Accessing Cloud Data
Also available as:
PDF
loading table of contents...

Configuring Page Blob Support

The Azure Blob Storage interface for Hadoop supports two kinds of blobs, block blobs and page blobs.

Block blobs, which are used by default, are suitable for most big-data use cases such as input data for Hive, Pig, analytical map-reduce jobs, and so on.

Page blobs can be up to 1TB in size, larger than the maximum 200GB size for block blobs. Their primary use case is in the context of HBase write-ahead logs. This is because page blobs can be written any number of times, whereas block blobs can only be appended up to 50,000 times, at which point you run out of blocks and your writes fail. This wouldn't work for HBase logs, so page blob support was introduced to overcome this limitation.

  1. In order to have the files that you create be page blobs, you must set the configuration variable fs.azure.page.blob.dir in core-site.xml to a comma-separated list of folder names.

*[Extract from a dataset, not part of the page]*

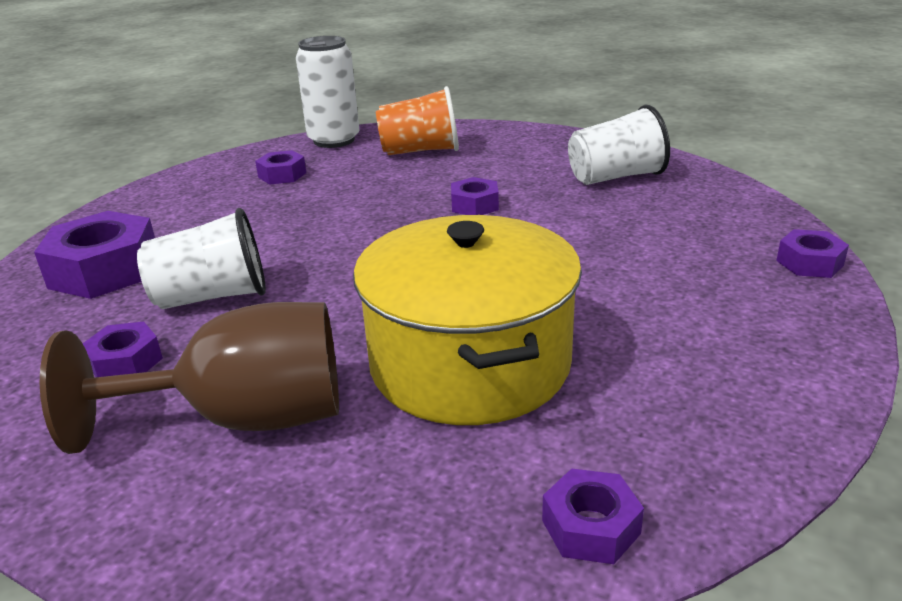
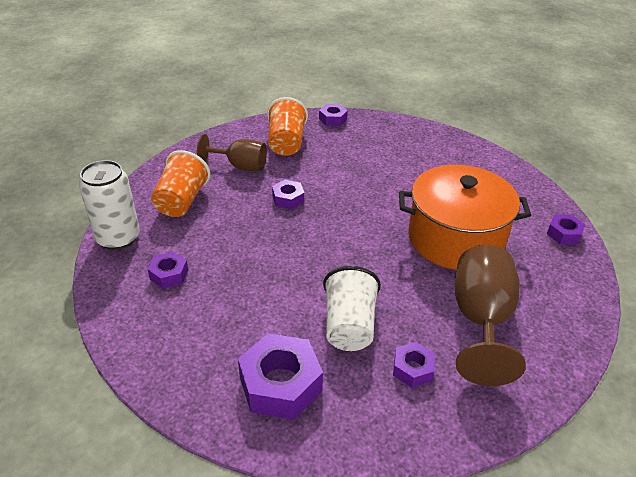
camera: 75 degrees left, 10 degrees up
yellow pot [353,215,582,425] -> orange pot [399,165,531,270]
white cup [568,105,670,185] -> orange cup [267,97,308,156]
purple nut [776,229,849,278] -> purple nut moved to [319,104,348,126]
none -> brown goblet [197,134,267,171]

For example:

    <property>
      <name>fs.azure.page.blob.dir</name>
      <value>/hbase/WALs,/hbase/oldWALs,/data/mypageblobfiles</value>
    </property>

    To make all files page blobs, you can simply set this to /.

  2. You can set two additional configuration properties related to page blobs. You can also set them in core-site.xml:

  • The configuration option fs.azure.page.blob.size defines the default initial size for a page blob. The parameter value is an integer specifying the number of bytes. It must be 128MB or greater, but no more than 1TB.

  • The configuration option fs.azure.page.blob.extension.size defines the page blob extension size. This determines the amount by which to extend a page blob when it becomes full. The parameter value is an integer specifying the number of bytes. It must be 128MB or greater, specified as an integer number of bytes.